### Exercise prompt
Where the listing below has a line with "Appendix B. Additional Regression Results.", write out exactly that line and every line after it, stopping after the line with "Brueckner, M., Chong, A.".

### Data to examine
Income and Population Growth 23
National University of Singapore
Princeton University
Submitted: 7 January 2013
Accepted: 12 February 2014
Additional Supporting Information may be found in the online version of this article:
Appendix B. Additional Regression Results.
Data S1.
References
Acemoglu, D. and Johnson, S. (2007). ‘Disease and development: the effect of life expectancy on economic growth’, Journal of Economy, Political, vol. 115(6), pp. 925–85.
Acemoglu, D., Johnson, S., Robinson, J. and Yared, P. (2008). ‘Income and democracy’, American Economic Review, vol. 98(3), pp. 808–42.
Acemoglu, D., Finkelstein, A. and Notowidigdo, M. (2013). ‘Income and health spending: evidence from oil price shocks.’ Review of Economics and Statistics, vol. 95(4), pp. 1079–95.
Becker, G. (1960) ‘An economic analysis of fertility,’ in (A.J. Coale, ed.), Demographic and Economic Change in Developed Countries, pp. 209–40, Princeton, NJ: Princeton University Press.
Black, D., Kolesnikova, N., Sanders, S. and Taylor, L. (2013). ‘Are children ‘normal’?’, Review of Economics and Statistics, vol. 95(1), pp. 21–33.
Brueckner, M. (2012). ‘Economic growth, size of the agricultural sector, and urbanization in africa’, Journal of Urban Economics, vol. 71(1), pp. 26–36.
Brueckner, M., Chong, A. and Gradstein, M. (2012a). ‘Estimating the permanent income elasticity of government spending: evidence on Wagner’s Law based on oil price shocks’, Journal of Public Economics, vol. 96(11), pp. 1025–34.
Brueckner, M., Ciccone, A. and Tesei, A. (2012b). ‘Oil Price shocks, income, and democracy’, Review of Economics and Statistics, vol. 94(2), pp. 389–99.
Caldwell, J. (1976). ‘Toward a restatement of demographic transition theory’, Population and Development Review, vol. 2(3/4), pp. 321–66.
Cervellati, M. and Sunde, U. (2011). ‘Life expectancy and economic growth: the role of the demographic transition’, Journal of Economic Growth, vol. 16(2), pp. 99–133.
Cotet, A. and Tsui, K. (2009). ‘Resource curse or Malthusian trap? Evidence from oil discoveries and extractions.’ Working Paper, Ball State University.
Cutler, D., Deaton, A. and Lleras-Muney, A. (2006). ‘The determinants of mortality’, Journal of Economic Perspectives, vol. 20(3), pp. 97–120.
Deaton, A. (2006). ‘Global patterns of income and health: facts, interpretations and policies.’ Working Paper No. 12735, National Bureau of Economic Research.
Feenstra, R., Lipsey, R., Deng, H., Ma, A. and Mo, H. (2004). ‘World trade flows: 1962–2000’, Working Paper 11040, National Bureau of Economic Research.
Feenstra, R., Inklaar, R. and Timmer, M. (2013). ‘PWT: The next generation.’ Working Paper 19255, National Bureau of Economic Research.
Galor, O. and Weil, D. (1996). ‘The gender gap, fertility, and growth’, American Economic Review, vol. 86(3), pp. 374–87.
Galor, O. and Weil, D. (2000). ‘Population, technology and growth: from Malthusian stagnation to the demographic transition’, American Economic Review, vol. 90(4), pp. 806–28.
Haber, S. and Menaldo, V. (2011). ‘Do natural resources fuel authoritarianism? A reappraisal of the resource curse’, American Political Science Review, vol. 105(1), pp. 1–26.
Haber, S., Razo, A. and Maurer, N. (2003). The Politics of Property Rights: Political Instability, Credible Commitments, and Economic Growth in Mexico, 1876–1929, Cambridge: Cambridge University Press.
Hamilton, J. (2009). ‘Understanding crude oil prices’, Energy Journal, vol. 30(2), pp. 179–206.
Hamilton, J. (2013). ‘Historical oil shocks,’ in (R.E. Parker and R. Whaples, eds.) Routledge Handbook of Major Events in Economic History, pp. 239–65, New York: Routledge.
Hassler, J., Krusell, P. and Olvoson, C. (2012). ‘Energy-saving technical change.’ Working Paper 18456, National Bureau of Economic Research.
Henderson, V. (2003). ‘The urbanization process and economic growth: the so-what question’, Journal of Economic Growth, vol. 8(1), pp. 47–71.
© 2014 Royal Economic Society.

--

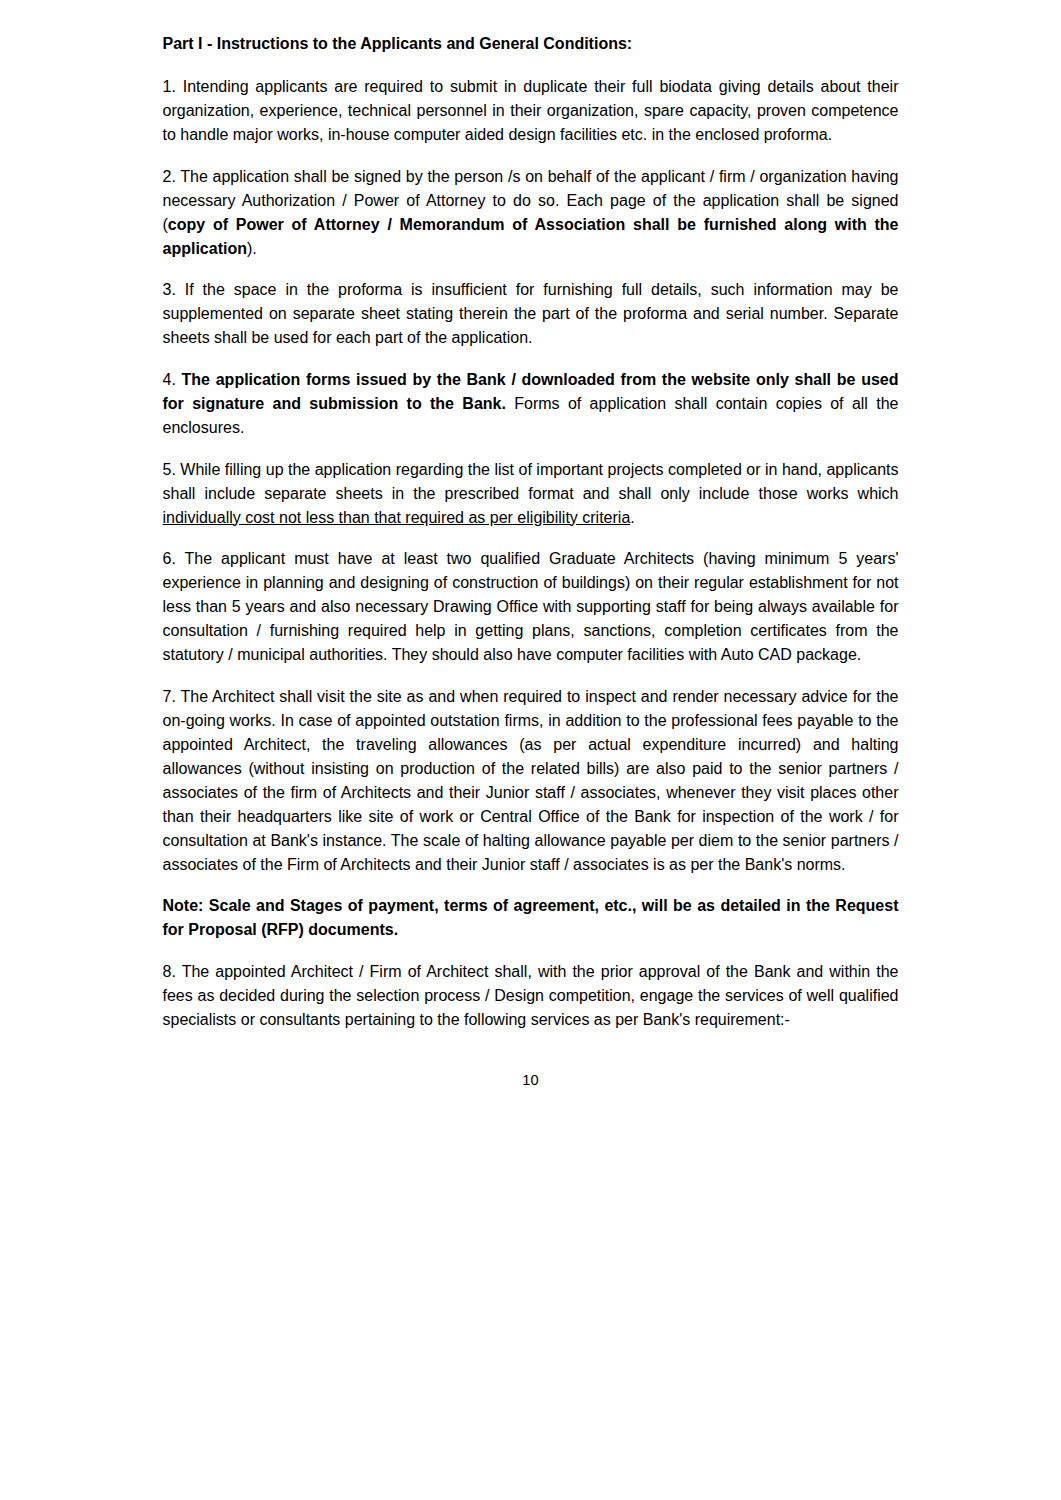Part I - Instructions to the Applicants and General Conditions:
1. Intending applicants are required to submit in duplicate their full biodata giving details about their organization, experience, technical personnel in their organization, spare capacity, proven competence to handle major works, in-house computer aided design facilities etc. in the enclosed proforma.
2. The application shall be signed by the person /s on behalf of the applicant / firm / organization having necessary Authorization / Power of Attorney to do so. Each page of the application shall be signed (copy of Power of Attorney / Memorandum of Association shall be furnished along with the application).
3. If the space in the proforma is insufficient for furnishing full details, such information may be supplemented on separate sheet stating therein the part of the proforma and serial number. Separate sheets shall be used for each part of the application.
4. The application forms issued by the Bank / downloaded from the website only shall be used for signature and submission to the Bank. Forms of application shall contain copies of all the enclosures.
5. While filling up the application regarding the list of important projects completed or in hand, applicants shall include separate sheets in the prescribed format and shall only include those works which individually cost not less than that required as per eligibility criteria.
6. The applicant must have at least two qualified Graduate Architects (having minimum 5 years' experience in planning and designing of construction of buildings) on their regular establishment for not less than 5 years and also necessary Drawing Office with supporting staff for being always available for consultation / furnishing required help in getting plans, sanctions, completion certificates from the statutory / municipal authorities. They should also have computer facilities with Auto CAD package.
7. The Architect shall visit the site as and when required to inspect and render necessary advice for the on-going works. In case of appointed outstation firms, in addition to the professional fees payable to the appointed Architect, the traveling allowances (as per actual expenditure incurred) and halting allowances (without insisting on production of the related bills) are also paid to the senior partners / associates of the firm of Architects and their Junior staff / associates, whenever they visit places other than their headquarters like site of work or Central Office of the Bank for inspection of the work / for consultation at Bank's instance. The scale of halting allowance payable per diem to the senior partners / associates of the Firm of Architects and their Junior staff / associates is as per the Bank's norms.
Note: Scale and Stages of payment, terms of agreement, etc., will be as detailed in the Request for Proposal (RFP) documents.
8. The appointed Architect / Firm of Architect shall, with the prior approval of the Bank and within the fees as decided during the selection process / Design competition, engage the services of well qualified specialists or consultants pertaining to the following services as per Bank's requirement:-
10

### Response
Appendix B. Additional Regression Results.
Data S1.
References
Acemoglu, D. and Johnson, S. (2007). ‘Disease and development: the effect of life expectancy on economic growth’, Journal of Economy, Political, vol. 115(6), pp. 925–85.
Acemoglu, D., Johnson, S., Robinson, J. and Yared, P. (2008). ‘Income and democracy’, American Economic Review, vol. 98(3), pp. 808–42.
Acemoglu, D., Finkelstein, A. and Notowidigdo, M. (2013). ‘Income and health spending: evidence from oil price shocks.’ Review of Economics and Statistics, vol. 95(4), pp. 1079–95.
Becker, G. (1960) ‘An economic analysis of fertility,’ in (A.J. Coale, ed.), Demographic and Economic Change in Developed Countries, pp. 209–40, Princeton, NJ: Princeton University Press.
Black, D., Kolesnikova, N., Sanders, S. and Taylor, L. (2013). ‘Are children ‘normal’?’, Review of Economics and Statistics, vol. 95(1), pp. 21–33.
Brueckner, M. (2012). ‘Economic growth, size of the agricultural sector, and urbanization in africa’, Journal of Urban Economics, vol. 71(1), pp. 26–36.
Brueckner, M., Chong, A. and Gradstein, M. (2012a). ‘Estimating the permanent income elasticity of government spending: evidence on Wagner’s Law based on oil price shocks’, Journal of Public Economics, vol. 96(11), pp. 1025–34.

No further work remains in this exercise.